【屋根もなく、法もなく/楽に生きたい】
この作品は、抽象的な言葉や大きな賞を取ったことを背景にした美辞麗句より、自分自身をモナや、モナについて語る人に投影させるような作品ではないかと思う。
過去の作品を見返すと、当時は気が付かなかったり、考えたりしなかったことを思い浮かべることが多くある。
「チャップリン・フォーエバー」で短編を含めて17作品を観たが、観返すことになった主要な作品でさえそうだった。更に、時間を追ってレビューを書いていくうち、チャップリンが何と向き合っていたのか、それは一義的には時代でもあるのだが、自分自身と向き合い葛藤していたことこそが重要だったのではないかと思わされた。
この「冬の旅」については、ベネチア国際映画祭で金獅子賞を取ってから約5年ほど経ってからの公開だった。円高不況と言われながらも、バブル景気に向かう途中で、こうした女性の行き倒れが主人公の作品は興行的に厳しいとの見方があったのだろう。
更に、映画の邦題タイトルは、シンプルな表現となり、映画のヒントにもなるはずの「屋根もなく、法もなく」は跡形もない。せめて、副題で残せばよかったのにだ。
この作品でヒントになるのは、もう一つ、モナが何度となく発する「楽に生きたい」という言葉だ。
だが、モナは決して楽に生きているようには見えない。空腹や寒さを必死でしのがなくてはならない。
ただ、「楽に生きたい」という考え方に賛同出来ないのは分かるが、僕たちは「楽に生きたい」という気持ちを持ったことはないだろうか、そんな気持ちに揺らいだことはないだろうか。
そんなことではいられないと、いつ気が付いただろうか。
誰かに教えてもらったからだろうか。
それはきっと、葛藤もあっただろうが、たった一人でたどり着いた答えではないはずだ。
僕たちはいつの間にか、自分自身で気が付き理解しているように思っているが、そんなことはないはずだ。

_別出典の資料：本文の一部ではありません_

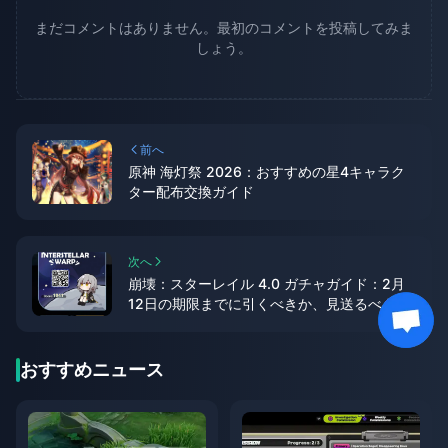
まだコメントはありません。最初のコメントを投稿してみま
しょう。
前へ
原神 海灯祭 2026：おすすめの星4キャラク
ター配布交換ガイド
次へ
崩壊：スターレイル 4.0 ガチャガイド：2月
12日の期限までに引くべきか、見送るべきか
おすすめニュース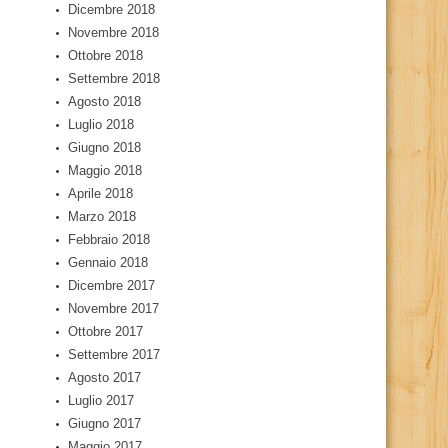
Dicembre 2018
Novembre 2018
Ottobre 2018
Settembre 2018
Agosto 2018
Luglio 2018
Giugno 2018
Maggio 2018
Aprile 2018
Marzo 2018
Febbraio 2018
Gennaio 2018
Dicembre 2017
Novembre 2017
Ottobre 2017
Settembre 2017
Agosto 2017
Luglio 2017
Giugno 2017
Maggio 2017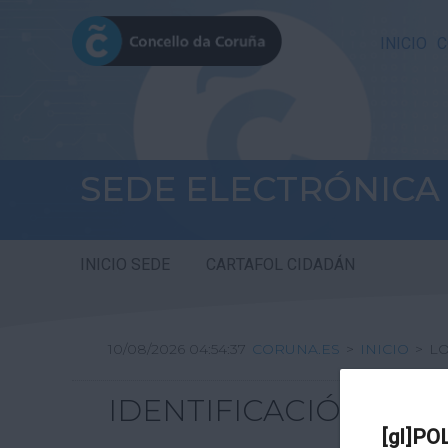
INICIO
C
SEDE ELECTRÓNICA
INICIO SEDE
CARTAFOL CIDADÁN
10/08/2026 04:54:37
CORUNA.ES
>
INICIO
>
L
IDENTIFICACIÓN
[gl]PO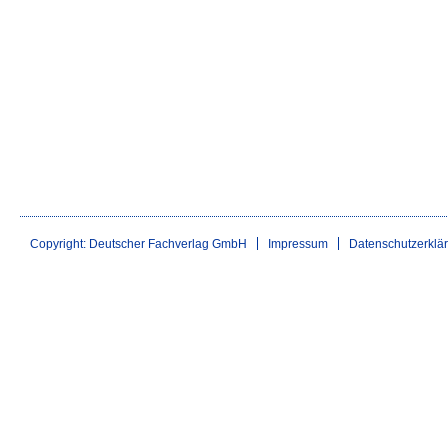
Copyright: Deutscher Fachverlag GmbH
Impressum
Datenschutzerklä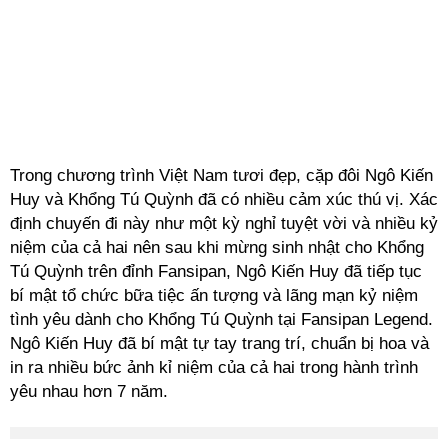
Trong chương trình Việt Nam tươi đẹp, cặp đôi Ngô Kiến
Huy và Khổng Tú Quỳnh đã có nhiều cảm xúc thú vị. Xác
định chuyến đi này như một kỳ nghỉ tuyệt vời và nhiều kỷ
niệm của cả hai nên sau khi mừng sinh nhật cho Khổng
Tú Quỳnh trên đỉnh Fansipan, Ngô Kiến Huy đã tiếp tục
bí mật tổ chức bữa tiệc ấn tượng và lãng mạn kỷ niệm
tình yêu dành cho Khổng Tú Quỳnh tại Fansipan Legend.
Ngô Kiến Huy đã bí mật tự tay trang trí, chuẩn bị hoa và
in ra nhiều bức ảnh kỉ niệm của cả hai trong hành trình
yêu nhau hơn 7 năm.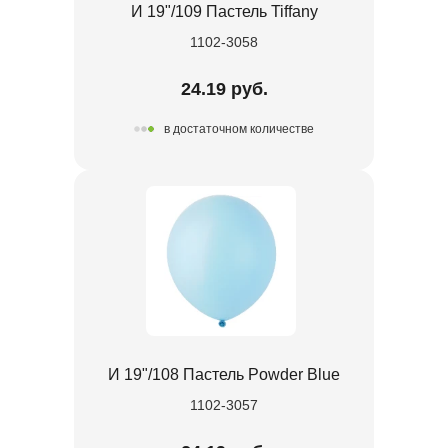
И 19"/109 Пастель Tiffany
1102-3058
24.19 руб.
в достаточном количестве
И 19"/108 Пастель Powder Blue
1102-3057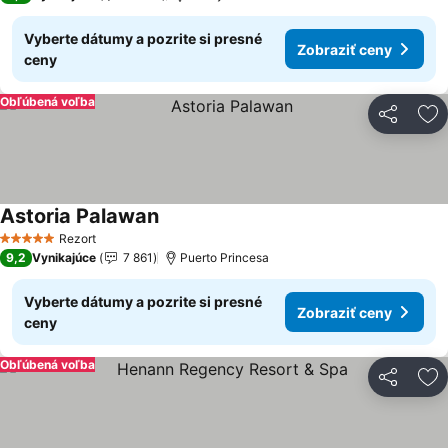
Vyberte dátumy a pozrite si presné
Zobraziť ceny
ceny
Obľúbená voľba
Zdieľať
Pr
Astoria Palawan
Zobraziť ceny
Rezort
5 Počet hviezdičiek
9,2
Vynikajúce
7 861
Puerto Princesa
Vyberte dátumy a pozrite si presné
Zobraziť ceny
ceny
Obľúbená voľba
Zdieľať
Pr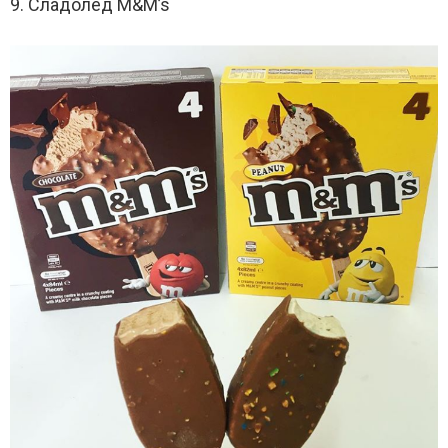
9. Сладолед M&M’s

そうしたことを振り返るために、重要な存在だったのが、モナにかかわった人の中で最後までモナに気持ちを寄せていた教授だったのではないのか。
モナだけではない。若者は現状や将来を絶望して彷徨うことがある。僕たちだって多かれ少なかれ、程度の差こそあれそうだったではないか。
この作品は、モナが極端なのだという視点では共感できないのではないか。
社会のありようも気にかけたくなる。
「イントゥ・ザ・ワイルド」で、クリスが最後に書き残した言葉「幸福とは誰かと分かち合って分かること」を思い出した。
この言葉に涙した人は多いはずだ。
もしかしたら、僕の間違いかもしれないが、モナが倒れこんだくぼみは、農夫が草を燃やしていた場所ではなかったか。
あそこは、かすかに温かさが残っていたに違いない。
人は温かさを求めるのだ。
女性が漂流するという抽象的なところに目が行きがちだけれども、もっと普遍的なところにテーマがある作品だったように思う。